_WORK REQUEST_.
Your reply should consist solely of the number of lines in the data that contain "really".

_Saved entries_.

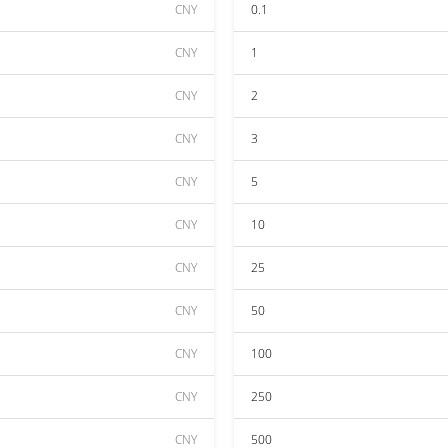
CNY
0.1
CNY
1
CNY
2
CNY
3
CNY
5
CNY
10
CNY
25
CNY
50
CNY
100
CNY
250
CNY
500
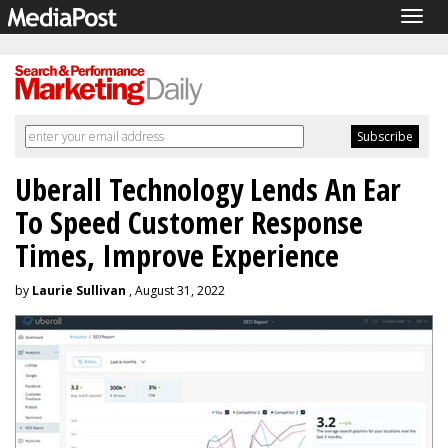
Togg
navig
Uberall Technology Lends An Ear
To Speed Customer Response
Times, Improve Experience
by
Laurie Sullivan
, August 31, 2022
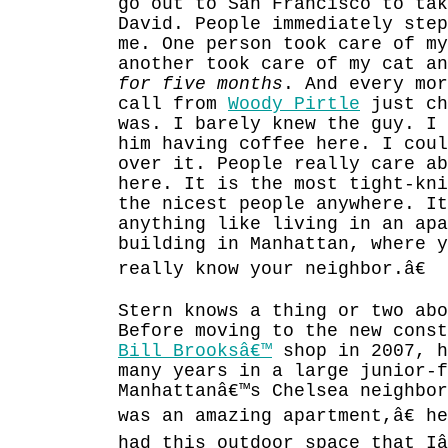
go out to San Francisco to tak
David. People immediately ste
me. One person took care of my
another took care of my cat an
for five months
. And every mor
call from
Woody Pirtle
just ch
was. I barely knew the guy. I 
him having coffee here. I coul
over it. People really care a
here. It is the most tight-kn
the nicest people anywhere. It
anything like living in an apa
building in Manhattan, where y
really know your neighbor.â€
Stern knows a thing or two abo
Before moving to the new cons
Bill Brooksâ€™
shop in 2007, h
many years in a large junior-f
Manhattanâ€™s Chelsea neighbor
was an amazing apartment,â€ h
had this outdoor space that Iâ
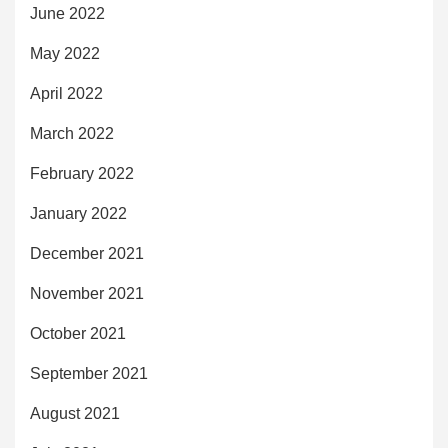
June 2022
May 2022
April 2022
March 2022
February 2022
January 2022
December 2021
November 2021
October 2021
September 2021
August 2021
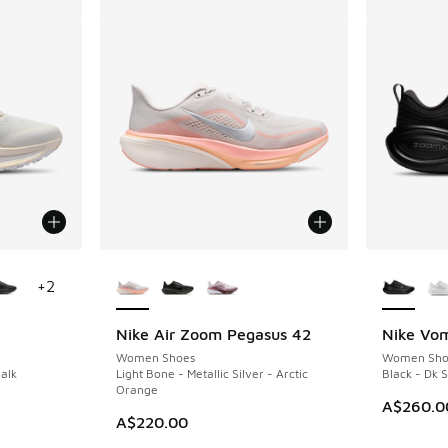
le
More Colors Available
More Col
+
2
Nike Air Zoom Pegasus 42
Nike Vom
Women Shoes
Women Sho
alk
Light Bone - Metallic Silver - Arctic
Black - Dk 
Orange
. Price dropped from A$230.00 to A$169.95
A$260.0
A$220.00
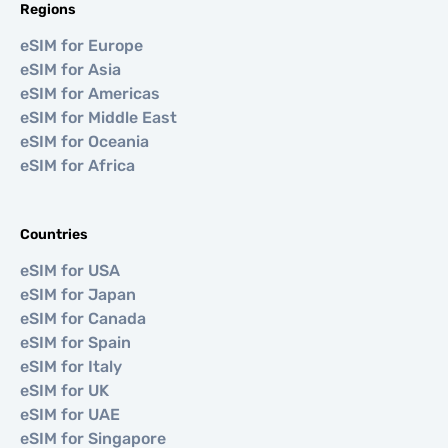
Regions
eSIM for Europe
eSIM for Asia
eSIM for Americas
eSIM for Middle East
eSIM for Oceania
eSIM for Africa
Countries
eSIM for USA
eSIM for Japan
eSIM for Canada
eSIM for Spain
eSIM for Italy
eSIM for UK
eSIM for UAE
eSIM for Singapore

_OUTPUT_.
2